Bachelor's thesis Johannes Kern
Indoor Comfort and Energy Optimization in Smart Buildings with Deep Reinforcement LearningCopyright: EBC
The automated evaluation of data from complex energy systems in buildings is becoming increasingly important as a result of the energy revolution in order to ensure efficiency in this sector. In this Bachelor thesis, a reinforcement learning algorithm is presented, which can control a ventilation system in a room by means of data records. In addition to interior comfort, the energy consumption of the ventilation system is also taken into account. The aim of the work is to develop evaluation functions for the interior comfort and the energy consumption of the ventilation system for such an algorithm and to draw conclusions about the behaviour of such an algorithm on the basis of time series data. For the evaluation of the interior comfort both the thermal interior comfort with the room air temperature and the relative air humidity are considered as well as the room air quality with the CO2 and the VOC (Volatile Organic Compounds) concentration. The energy consumption of the ventilation system is approximated by the supply air volume flow and the energy consumption of the heating and cooling system is evaluated on the basis of its partial load requirements and the cooling water outlet temperature of the cooling system. As reinforcement learning algorithm the Deep Deterministic Policy Gradient (DDPG) is used, which considers all recorded data points separately. For this reason, a reward function is developed for each parameter considered, whereby the condition in a room can be evaluated. The Reward functions determined are tested in a meeting room in an office building complex in Munich.

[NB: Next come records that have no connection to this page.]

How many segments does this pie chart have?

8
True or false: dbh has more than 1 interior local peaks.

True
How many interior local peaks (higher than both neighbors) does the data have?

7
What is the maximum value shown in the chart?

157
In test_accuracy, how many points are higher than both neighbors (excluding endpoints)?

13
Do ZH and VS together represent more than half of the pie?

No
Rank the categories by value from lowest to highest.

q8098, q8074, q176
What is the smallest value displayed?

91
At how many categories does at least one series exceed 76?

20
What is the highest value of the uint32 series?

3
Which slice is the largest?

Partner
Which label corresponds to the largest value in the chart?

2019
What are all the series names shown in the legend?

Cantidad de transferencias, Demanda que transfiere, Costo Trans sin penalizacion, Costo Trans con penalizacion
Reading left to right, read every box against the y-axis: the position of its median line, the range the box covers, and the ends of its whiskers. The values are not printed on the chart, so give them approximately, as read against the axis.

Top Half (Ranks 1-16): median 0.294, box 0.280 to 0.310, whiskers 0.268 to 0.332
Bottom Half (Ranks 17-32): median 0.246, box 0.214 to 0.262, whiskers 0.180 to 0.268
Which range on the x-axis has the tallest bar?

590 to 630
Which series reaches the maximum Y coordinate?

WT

Examples include a particularly hot summer week from 22nd of July to 28th of July 2019 and a cold winter week from 26th of November to 3rd of December 2018. From the course of the rewards awarded for the conditions in this week, conclusions can be drawn as to how a reinforcement learning algorithm could learn and regulate. It is noticeable that the course of the reward functions in the winter week is clearly more predictable than that of the summer week, which will be mainly due to incorrect user behaviour such as opening windows. In the long term, the reinforcement learning algorithm should be adapted and extended so that it can be used for an entire building in addition to individual room control.